Le 26 mars 1966, le groupe joue au Corn Exchange de Bristol, en première partie de Mark Roman and the Javelins. Rapidement, la formation va tomber dans les mains du producteur, John Schroeder. Ce dernier, qui a déjà découvert de jeunes talents, est enthousiaste et pense avoir trouvé un groupe à succès et c'est après avoir assisté à un concert au Charlie Chester's Casino de Londres et à quelques unes des répétitions des Spectres dans le sous-sol de leur plombier-manager qu'il décide de leur offrir leur premier contrat discographique qui est signé le lundi 18 juillet. Malheureusement, les singles produits, cette année, ne rencontreront aucun succès, en Angleterre, et ceux produits, l'année suivante, subiront le même sort.

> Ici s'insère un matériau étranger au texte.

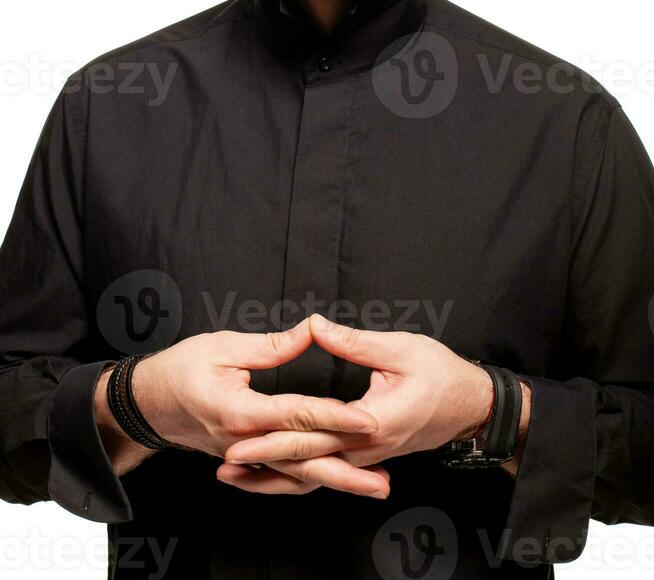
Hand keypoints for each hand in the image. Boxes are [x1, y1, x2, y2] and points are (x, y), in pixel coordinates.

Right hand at [130, 316, 388, 497]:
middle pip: (303, 462)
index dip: (335, 418)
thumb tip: (311, 331)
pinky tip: (333, 482)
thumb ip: (271, 345)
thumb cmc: (180, 368)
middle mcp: (244, 442)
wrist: (144, 403)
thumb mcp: (222, 346)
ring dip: (336, 482)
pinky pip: (280, 476)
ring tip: (372, 486)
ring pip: (295, 476)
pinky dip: (309, 480)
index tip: (367, 420)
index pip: (297, 415)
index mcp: (240, 410)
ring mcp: (243, 456)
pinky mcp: (244, 459)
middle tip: (385, 480)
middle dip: (347, 471)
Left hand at [219, 314, 492, 492]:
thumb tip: (314, 324)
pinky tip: (274, 474)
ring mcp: (368, 457)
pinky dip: (297, 476)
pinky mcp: (368, 456)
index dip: (273, 437)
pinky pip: (327, 471)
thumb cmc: (442, 373)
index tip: (238, 440)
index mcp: (372, 422)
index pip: (313, 433)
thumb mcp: (400, 348)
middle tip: (224, 466)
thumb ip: (353, 341)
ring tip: (236, 479)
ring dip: (275, 477)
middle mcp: (367, 448)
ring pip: (314, 474)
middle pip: (306, 461)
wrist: (474, 406)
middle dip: (263, 464)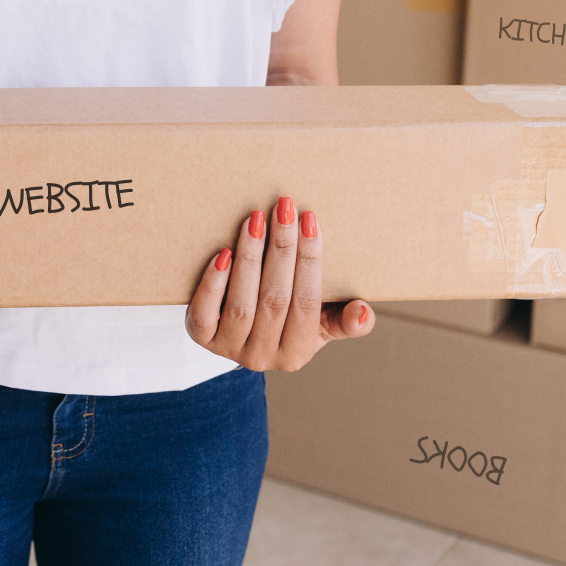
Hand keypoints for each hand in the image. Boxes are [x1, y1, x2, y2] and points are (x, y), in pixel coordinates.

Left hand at [185, 198, 371, 371]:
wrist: (233, 335)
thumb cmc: (284, 320)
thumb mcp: (319, 324)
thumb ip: (345, 321)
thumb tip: (364, 312)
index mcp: (297, 352)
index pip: (307, 302)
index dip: (309, 260)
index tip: (310, 220)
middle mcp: (263, 357)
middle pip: (275, 299)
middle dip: (281, 249)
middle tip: (283, 209)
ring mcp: (229, 349)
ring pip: (242, 304)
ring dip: (250, 257)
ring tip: (255, 220)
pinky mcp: (201, 338)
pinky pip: (205, 312)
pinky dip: (214, 283)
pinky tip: (223, 253)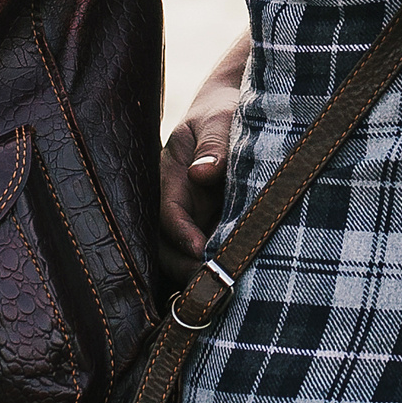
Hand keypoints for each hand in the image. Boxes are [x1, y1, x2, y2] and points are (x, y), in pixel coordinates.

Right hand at [156, 33, 250, 287]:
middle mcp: (174, 200)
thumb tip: (202, 172)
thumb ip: (214, 142)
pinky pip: (205, 254)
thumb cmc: (226, 111)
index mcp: (170, 173)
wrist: (235, 112)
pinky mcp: (207, 227)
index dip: (182, 235)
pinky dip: (215, 269)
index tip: (202, 252)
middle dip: (185, 267)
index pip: (168, 212)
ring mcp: (190, 217)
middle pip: (166, 245)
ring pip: (181, 257)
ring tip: (225, 291)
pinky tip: (236, 284)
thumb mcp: (221, 118)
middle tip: (215, 284)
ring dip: (198, 274)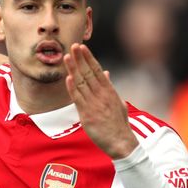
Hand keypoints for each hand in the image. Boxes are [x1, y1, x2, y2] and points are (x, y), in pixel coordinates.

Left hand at [63, 43, 137, 159]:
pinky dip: (72, 88)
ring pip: (81, 83)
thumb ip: (110, 86)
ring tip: (67, 57)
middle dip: (80, 58)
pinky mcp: (87, 114)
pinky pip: (78, 98)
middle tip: (73, 45)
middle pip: (89, 73)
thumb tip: (106, 72)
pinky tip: (68, 78)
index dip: (89, 58)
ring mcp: (94, 104)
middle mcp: (102, 95)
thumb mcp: (118, 102)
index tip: (82, 47)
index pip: (98, 70)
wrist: (121, 142)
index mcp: (109, 91)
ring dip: (73, 69)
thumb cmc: (118, 123)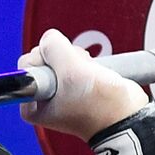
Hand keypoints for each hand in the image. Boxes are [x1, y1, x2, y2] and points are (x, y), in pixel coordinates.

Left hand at [18, 28, 149, 139]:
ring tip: (89, 73)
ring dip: (76, 59)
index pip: (27, 64)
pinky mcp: (75, 84)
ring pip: (59, 57)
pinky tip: (94, 69)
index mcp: (32, 106)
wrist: (127, 116)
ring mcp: (60, 91)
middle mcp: (43, 99)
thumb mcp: (70, 71)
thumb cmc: (99, 106)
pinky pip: (72, 60)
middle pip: (43, 58)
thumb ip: (53, 47)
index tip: (64, 73)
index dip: (47, 60)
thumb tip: (48, 38)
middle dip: (63, 58)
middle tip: (80, 73)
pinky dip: (83, 60)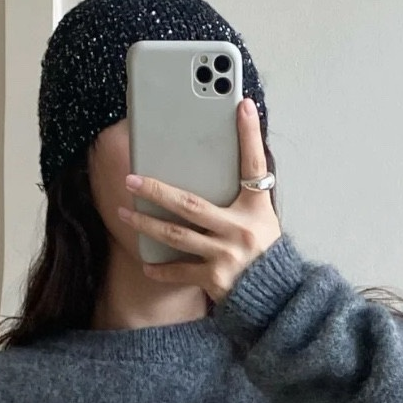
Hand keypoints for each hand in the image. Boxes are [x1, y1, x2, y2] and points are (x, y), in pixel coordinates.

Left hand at [117, 96, 282, 303]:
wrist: (277, 297)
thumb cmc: (266, 253)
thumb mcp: (263, 218)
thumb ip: (247, 193)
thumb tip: (229, 160)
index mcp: (256, 210)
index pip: (254, 165)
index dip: (249, 135)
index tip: (241, 105)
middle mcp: (240, 230)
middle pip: (190, 204)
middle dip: (157, 191)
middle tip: (131, 180)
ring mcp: (226, 256)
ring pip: (176, 236)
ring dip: (147, 225)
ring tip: (125, 214)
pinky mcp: (215, 280)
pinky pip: (181, 271)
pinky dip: (161, 269)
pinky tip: (145, 263)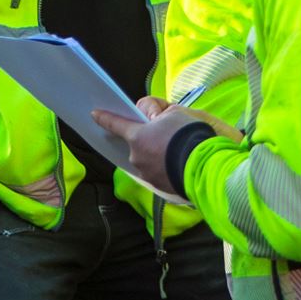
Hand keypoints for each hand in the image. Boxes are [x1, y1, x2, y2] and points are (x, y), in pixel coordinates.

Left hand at [92, 97, 223, 196]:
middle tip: (167, 134)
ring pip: (148, 159)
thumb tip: (149, 116)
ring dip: (156, 154)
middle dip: (147, 138)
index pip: (116, 124)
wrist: (206, 165)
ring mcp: (147, 174)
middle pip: (137, 143)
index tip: (94, 114)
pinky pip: (158, 172)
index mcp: (137, 137)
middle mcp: (137, 157)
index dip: (105, 118)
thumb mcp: (174, 113)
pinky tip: (180, 163)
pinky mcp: (159, 186)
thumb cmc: (188, 136)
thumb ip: (156, 113)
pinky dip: (165, 166)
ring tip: (177, 150)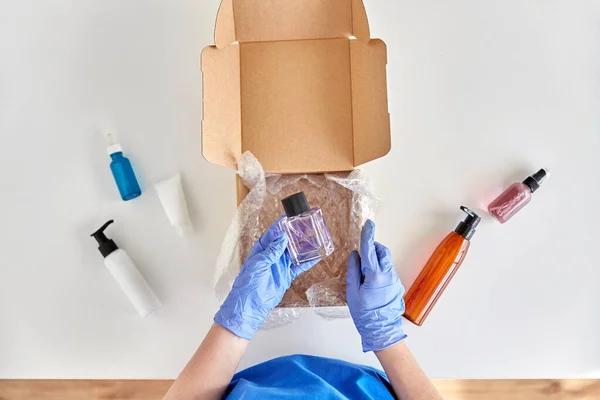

L'année 1968 va, complètement, changer la donne, en Angleterre. Status Quo voit les ventes de son cinquième single enfin décoller. Sorti le 5 janivier, 'Pictures of Matchstick men'. Le 16, le groupe est invité par la B.B.C pour l'enregistrement de quelques titres dont 'Spicks and Specks', 'Judy in disguise' et 'Pictures of matchstick men' qui seront diffusés à partir du 22 dans l'émission 'David Symonds show'. C'est une excellente publicité pour le combo qui voit finalement 'Pictures of matchstick men' entrer dans le top anglais le 27 à la 49ième place (il culminera à la 7ième place, le 13 février). Le 3 février, le réputé magazine anglais, 'New musical Express' fait la publicité du single, en première page, chose qui n'était jamais arrivée à la formation. Le passages à l'émission 'Tops of the Pop' vont se multiplier et pas moins de 169 dates seront données en Angleterre. L'année 1969 commence bien pour Status Quo, en Angleterre, car, le 20 février, la formation foule, pour la première fois, les planches du célèbre Royal Albert Hall de Londres, en compagnie de The Move et du Spencer Davis Group. Le lendemain, le groupe est présent à l'émission de télévision, 'Crackerjack' alors que, le 13 avril, Status Quo participe au Record Star Show de Londres en compagnie de grosses pointures telles que Joe Cocker, the Herd ou encore Amen Corner. Côté disque, c'est la catastrophe la plus totale, 'Are you growing tired' est classé n°46 alors que 'The price of love' et 'Make me stay a bit longer' resteront hors des classements. Résultats de ces désaveux et aussi à cause de l'internationalisation de la formation, Status Quo ne donnera que 90 concerts, en Angleterre, en 1969.